08/08/25
Gilded Balloon Patterhoose (Big Yin), Edinburgh
“I went to primary school with Baylie Carson’s stepmum.”
I know, it sounds like a Fringe show title, but it’s not. It’s just a fact. Summer 1982, North Wales: while the rest of our class dealt with the big move to high school, Kerry faced a more exciting change, emigrating all the way to Australia. And now, more than forty years later, I’ve climbed the stairs to the third floor of Edinburgh’s Patterhoose to see her stepdaughter perform. It’s a tenuous connection, but feels oddly significant. It’s lovely to see our peers succeed, and somehow even more lovely when it’s their children doing well.
And Carson is doing really well, recently appearing in West End productions of SIX (Anne Boleyn) and Mean Girls (Janis). They’re in the ascendant.
But tonight they’re here, part of a sequin-clad ensemble bringing the little attic room to life with this sparkling production of Midnight at the Palace.
The musical is based on a true story. It’s the late 1960s and San Francisco’s counterculture is booming. Radical Hibiscus (Andrew Horton) and disco-diva Sylvester (Gregory Haney) lead a ragtag group of hippies, freaks and drag-queens, known as The Cockettes, whose performances at the North Beach’s Palace Theater are legendary. As the group becomes successful, however, tensions begin to rise, especially when they get the chance to appear in New York. While the others are drawn by the allure of Broadway, Hibiscus believes that ambition corrupts. He wants to stay in California, true to his ideals, performing for free, refusing to be co-opted by ‘The Man.’
Perhaps to its detriment, Rae Binstock’s book doesn’t really focus on the conflict, but Brandon James Gwinn’s music is great, with some really catchy, memorable songs.
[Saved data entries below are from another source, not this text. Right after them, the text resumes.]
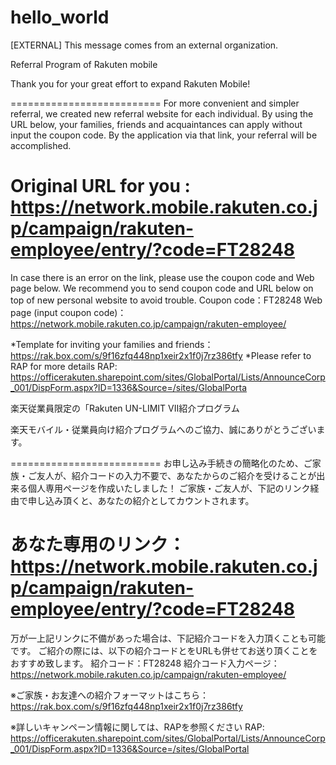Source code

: # hello_world
[EXTERNAL] This message comes from an external organization.

Referral Program of Rakuten mobile

Thank you for your great effort to expand Rakuten Mobile!

==========================
For more convenient and simpler referral, we created new referral website for each individual.
By using the URL below, your families, friends and acquaintances can apply without input the coupon code.
By the application via that link, your referral will be accomplished.

Original URL for you :
https://network.mobile.rakuten.co.jp/campaign/rakuten-employee/entry/?code=FT28248
==========================

In case there is an error on the link, please use the coupon code and Web page below.
We recommend you to send coupon code and URL below on top of new personal website to avoid trouble.
Coupon code：FT28248
Web page (input coupon code)：https://network.mobile.rakuten.co.jp/campaign/rakuten-employee/

*Template for inviting your families and friends：https://rak.box.com/s/9f16zfq448np1xeir2x1f0j7rz386tfy
*Please refer to RAP for more details
RAP: https://officerakuten.sharepoint.com/sites/GlobalPortal/Lists/AnnounceCorp_001/DispForm.aspx?ID=1336&Source=/sites/GlobalPorta

楽天従業員限定の「Rakuten UN-LIMIT VII紹介プログラム

楽天モバイル・従業員向け紹介プログラムへのご協力、誠にありがとうございます。

==========================
お申し込み手続きの簡略化のため、ご家族・ご友人が、紹介コードの入力不要で、あなたからのご紹介を受けることが出来る個人専用ページを作成いたしました！
ご家族・ご友人が、下記のリンク経由で申し込み頂くと、あなたの紹介としてカウントされます。

あなた専用のリンク：
https://network.mobile.rakuten.co.jp/campaign/rakuten-employee/entry/?code=FT28248
==========================

万が一上記リンクに不備があった場合は、下記紹介コードを入力頂くことも可能です。
ご紹介の際には、以下の紹介コードとをURLも併せてお送り頂くことをおすすめ致します。
紹介コード：FT28248
紹介コード入力ページ：https://network.mobile.rakuten.co.jp/campaign/rakuten-employee/

※ご家族・お友達への紹介フォーマットはこちら：https://rak.box.com/s/9f16zfq448np1xeir2x1f0j7rz386tfy

※詳しいキャンペーン情報に関しては、RAPを参照ください
RAP: https://officerakuten.sharepoint.com/sites/GlobalPortal/Lists/AnnounceCorp_001/DispForm.aspx?ID=1336&Source=/sites/GlobalPortal

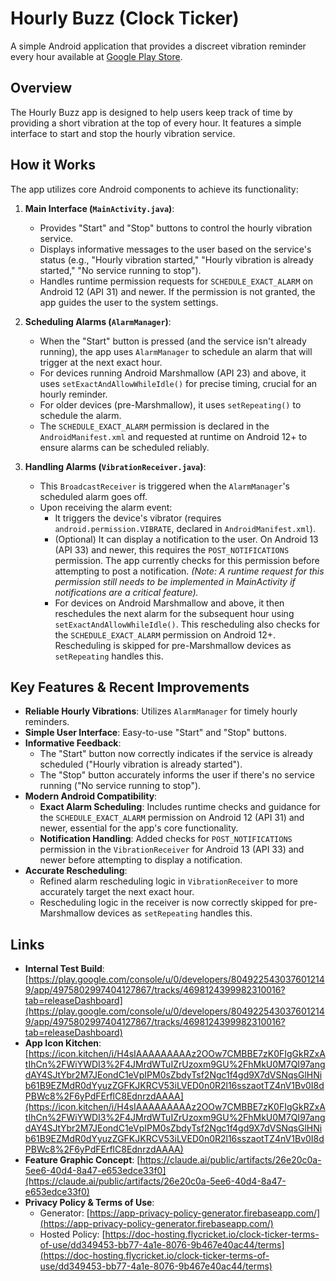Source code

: # Hourly Buzz (Clock Ticker)

A simple Android application that provides a discreet vibration reminder every hour available at [Google Play Store](https://play.google.com/store/apps/details?id=com.fuzzyLife.hourlyvibration).

## Overview

The Hourly Buzz app is designed to help users keep track of time by providing a short vibration at the top of every hour. It features a simple interface to start and stop the hourly vibration service.

## How it Works

The app utilizes core Android components to achieve its functionality:

1.  **Main Interface (`MainActivity.java`)**:
    *   Provides "Start" and "Stop" buttons to control the hourly vibration service.
    *   Displays informative messages to the user based on the service's status (e.g., "Hourly vibration started," "Hourly vibration is already started," "No service running to stop").
    *   Handles runtime permission requests for `SCHEDULE_EXACT_ALARM` on Android 12 (API 31) and newer. If the permission is not granted, the app guides the user to the system settings.

2.  **Scheduling Alarms (`AlarmManager`)**:
    *   When the "Start" button is pressed (and the service isn't already running), the app uses `AlarmManager` to schedule an alarm that will trigger at the next exact hour.
    *   For devices running Android Marshmallow (API 23) and above, it uses `setExactAndAllowWhileIdle()` for precise timing, crucial for an hourly reminder.
    *   For older devices (pre-Marshmallow), it uses `setRepeating()` to schedule the alarm.
    *   The `SCHEDULE_EXACT_ALARM` permission is declared in the `AndroidManifest.xml` and requested at runtime on Android 12+ to ensure alarms can be scheduled reliably.

3.  **Handling Alarms (`VibrationReceiver.java`)**:
    *   This `BroadcastReceiver` is triggered when the `AlarmManager`'s scheduled alarm goes off.
    *   Upon receiving the alarm event:
        *   It triggers the device's vibrator (requires `android.permission.VIBRATE`, declared in `AndroidManifest.xml`).
        *   (Optional) It can display a notification to the user. On Android 13 (API 33) and newer, this requires the `POST_NOTIFICATIONS` permission. The app currently checks for this permission before attempting to post a notification. _(Note: A runtime request for this permission still needs to be implemented in MainActivity if notifications are a critical feature)._
        *   For devices on Android Marshmallow and above, it then reschedules the next alarm for the subsequent hour using `setExactAndAllowWhileIdle()`. This rescheduling also checks for the `SCHEDULE_EXACT_ALARM` permission on Android 12+. Rescheduling is skipped for pre-Marshmallow devices as `setRepeating` handles this.

## Key Features & Recent Improvements

*   **Reliable Hourly Vibrations**: Utilizes `AlarmManager` for timely hourly reminders.
*   **Simple User Interface**: Easy-to-use "Start" and "Stop" buttons.
*   **Informative Feedback**:
    *   The "Start" button now correctly indicates if the service is already scheduled ("Hourly vibration is already started").
    *   The "Stop" button accurately informs the user if there's no service running ("No service running to stop").
*   **Modern Android Compatibility**:
    *   **Exact Alarm Scheduling**: Includes runtime checks and guidance for the `SCHEDULE_EXACT_ALARM` permission on Android 12 (API 31) and newer, essential for the app's core functionality.
    *   **Notification Handling**: Added checks for `POST_NOTIFICATIONS` permission in the `VibrationReceiver` for Android 13 (API 33) and newer before attempting to display a notification.
*   **Accurate Rescheduling**:
    *   Refined alarm rescheduling logic in `VibrationReceiver` to more accurately target the next exact hour.
    *   Rescheduling logic in the receiver is now correctly skipped for pre-Marshmallow devices as `setRepeating` handles this.

## Links

*   **Internal Test Build**: [https://play.google.com/console/u/0/developers/8049225430376012149/app/4975802997404127867/tracks/4698124399982310016?tab=releaseDashboard](https://play.google.com/console/u/0/developers/8049225430376012149/app/4975802997404127867/tracks/4698124399982310016?tab=releaseDashboard)
*   **App Icon Kitchen**: [https://icon.kitchen/i/H4sIAAAAAAAAAz2OOw7CMBBE7zK0FIgGkRZxAtIhCn%2FWiYWDI3%2F4JMrdWTuIZrUzoxm9GU%2FhMkU0M7QI97angdAY4SJtYbr2M7JEondC1eVpIPM0sZbdyTsf2Ngc1f4gd9X7dVSNqsGlHNib61B9EZMdR0dYyuzZGFKJKRCV53iLVED0n0R2l16sszaotTZ4nV1Bv0I8dPBWc8%2F6yPdFErflC8EdnrzdAAAA](https://icon.kitchen/i/H4sIAAAAAAAAAz2OOw7CMBBE7zK0FIgGkRZxAtIhCn%2FWiYWDI3%2F4JMrdWTuIZrUzoxm9GU%2FhMkU0M7QI97angdAY4SJtYbr2M7JEondC1eVpIPM0sZbdyTsf2Ngc1f4gd9X7dVSNqsGlHNib61B9EZMdR0dYyuzZGFKJKRCV53iLVED0n0R2l16sszaotTZ4nV1Bv0I8dPBWc8%2F6yPdFErflC8EdnrzdAAAA)
*   **Feature Graphic Concept**: [https://claude.ai/public/artifacts/26e20c0a-5ee6-40d4-8a47-e653edce33f0](https://claude.ai/public/artifacts/26e20c0a-5ee6-40d4-8a47-e653edce33f0)
*   **Privacy Policy & Terms of Use**:
    *   Generator: [https://app-privacy-policy-generator.firebaseapp.com/](https://app-privacy-policy-generator.firebaseapp.com/)
    *   Hosted Policy: [https://doc-hosting.flycricket.io/clock-ticker-terms-of-use/dd349453-bb77-4a1e-8076-9b467e40ac44/terms](https://doc-hosting.flycricket.io/clock-ticker-terms-of-use/dd349453-bb77-4a1e-8076-9b467e40ac44/terms)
The piece works best as a celebration of queer culture: the gaudy costumes and home-made props a riot of colour and joy; the vivacious performers full of sass and vim, gleefully waving two fingers at the normies, swallowing acid and quaaludes; singing, dancing, shagging around. However, there’s not much of a storyline, and it’s a shame that the fascinating political undercurrents are only referenced rather than explored.
Carson is a standout as Pam, the sweet country girl with a yearning for excitement, who hitches her way to The Golden City to find a family of friends. Their song Take Me Home is a highlight of the play. Haney is also fabulous as Sylvester, dominating the stage, while Horton’s A Crab on Uranus is a visual delight. I also really like the puppetry (John Waters and Divine are particularly amusing), and am mightily impressed by the dynamic dance routines Paul McGill manages to choreograph on such a small stage.
Midnight at the Palace is a blast: a spectacular, gender-bending kaleidoscope of fun.